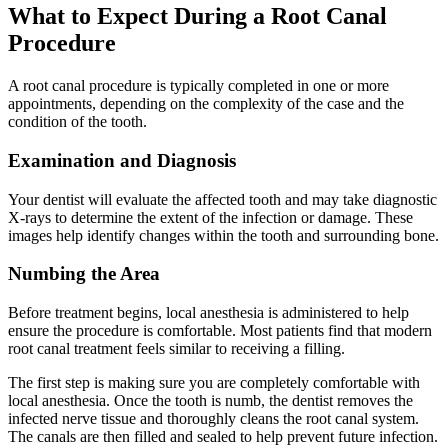
What to Expect During a Root Canal
Procedure
A root canal procedure is typically completed in one or more
appointments, depending on the complexity of the case and the
condition of the tooth.
Examination and Diagnosis
Your dentist will evaluate the affected tooth and may take diagnostic
X-rays to determine the extent of the infection or damage. These
images help identify changes within the tooth and surrounding bone.
Numbing the Area
Before treatment begins, local anesthesia is administered to help
ensure the procedure is comfortable. Most patients find that modern
root canal treatment feels similar to receiving a filling.
The first step is making sure you are completely comfortable with
local anesthesia. Once the tooth is numb, the dentist removes the
infected nerve tissue and thoroughly cleans the root canal system.
The canals are then filled and sealed to help prevent future infection.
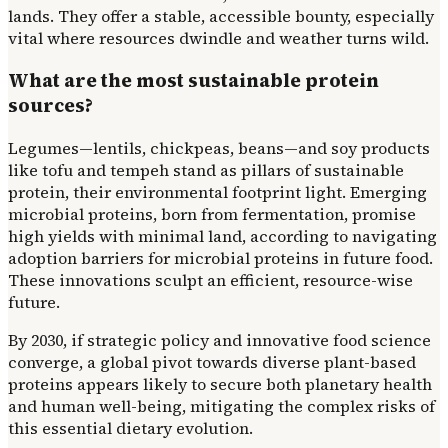
lands. They offer a stable, accessible bounty, especially
vital where resources dwindle and weather turns wild.
What are the most sustainable protein
sources?
Legumes—lentils, chickpeas, beans—and soy products
like tofu and tempeh stand as pillars of sustainable
protein, their environmental footprint light. Emerging
microbial proteins, born from fermentation, promise
high yields with minimal land, according to navigating
adoption barriers for microbial proteins in future food.
These innovations sculpt an efficient, resource-wise
future.
By 2030, if strategic policy and innovative food science
converge, a global pivot towards diverse plant-based
proteins appears likely to secure both planetary health
and human well-being, mitigating the complex risks of
this essential dietary evolution.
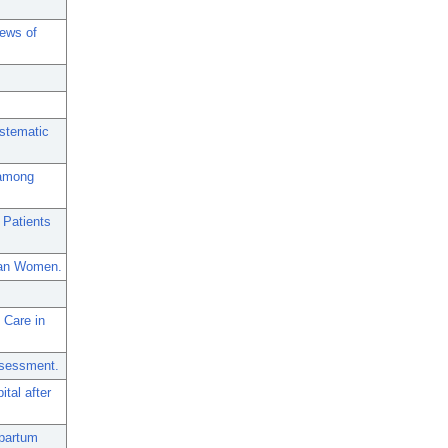
iews of
ystematic
 among
 Patients
dian Women.
 Care in
ssessment.
tal after
tpartum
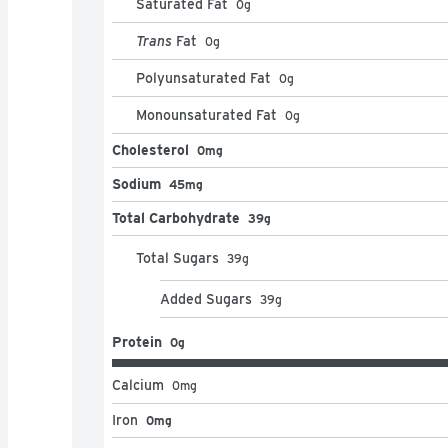
Saturated Fat
0
g
Trans
Fat
0
g
Polyunsaturated Fat
0
g
Monounsaturated Fat
0
g
Cholesterol
0mg
Sodium
45mg
Total Carbohydrate
39g
Total Sugars
39
g
Added Sugars
39
g
Protein
0g
Calcium
0
mg
Iron
0mg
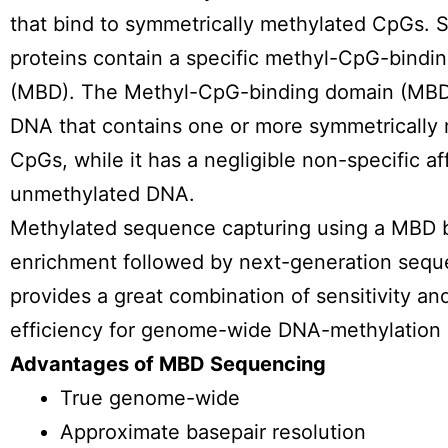
that bind to symmetrically methylated CpGs. 
proteins contain a specific methyl-CpG-bindi
(MBD). The Methyl-CpG-binding domain (MBD)
DNA that contains one or more symmetrically
CpGs, while it has a negligible non-specific aff
unmethylated DNA.
Methylated sequence capturing using a MBD 
enrichment followed by next-generation sequ
provides a great combination of sensitivity an
efficiency for genome-wide DNA-methylation p
Advantages of MBD Sequencing
True genome-wide
Approximate basepair resolution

....

▸ TASK OBJECTIVE:
Pictures included in the data should be dropped; everything else must be repeated exactly.

▸ YOUR RESPONSE:
What to Expect During a Root Canal
Procedure
A root canal procedure is typically completed in one or more
appointments, depending on the complexity of the case and the
condition of the tooth.
Examination and Diagnosis
Your dentist will evaluate the affected tooth and may take diagnostic
X-rays to determine the extent of the infection or damage. These
images help identify changes within the tooth and surrounding bone.
Numbing the Area
Before treatment begins, local anesthesia is administered to help
ensure the procedure is comfortable. Most patients find that modern
root canal treatment feels similar to receiving a filling.
The first step is making sure you are completely comfortable with
local anesthesia. Once the tooth is numb, the dentist removes the
infected nerve tissue and thoroughly cleans the root canal system.
The canals are then filled and sealed to help prevent future infection.
lands. They offer a stable, accessible bounty, especially
vital where resources dwindle and weather turns wild.
What are the most sustainable protein
sources?
Legumes—lentils, chickpeas, beans—and soy products
like tofu and tempeh stand as pillars of sustainable
protein, their environmental footprint light. Emerging
microbial proteins, born from fermentation, promise
high yields with minimal land, according to navigating
adoption barriers for microbial proteins in future food.
These innovations sculpt an efficient, resource-wise
future.
By 2030, if strategic policy and innovative food science
converge, a global pivot towards diverse plant-based
proteins appears likely to secure both planetary health
and human well-being, mitigating the complex risks of
this essential dietary evolution.
iews of
ystematic
 among
 Patients
dian Women.
 Care in
ssessment.
tal after
tpartum
Saturated Fat
0
g
Trans
Fat
0
g
Polyunsaturated Fat
0
g
Monounsaturated Fat
0
g
Cholesterol
0mg
Sodium
45mg
Total Carbohydrate
39g
Total Sugars
39
g
Added Sugars
39
g
Protein
0g
Calcium
0
mg
Iron
0mg
that bind to symmetrically methylated CpGs. 
proteins contain a specific methyl-CpG-bindi
(MBD). The Methyl-CpG-binding domain (MBD)
DNA that contains one or more symmetrically
CpGs, while it has a negligible non-specific aff
unmethylated DNA.
Methylated sequence capturing using a MBD 
enrichment followed by next-generation sequ
provides a great combination of sensitivity an
efficiency for genome-wide DNA-methylation p
Advantages of MBD Sequencing
True genome-wide
Approximate basepair resolution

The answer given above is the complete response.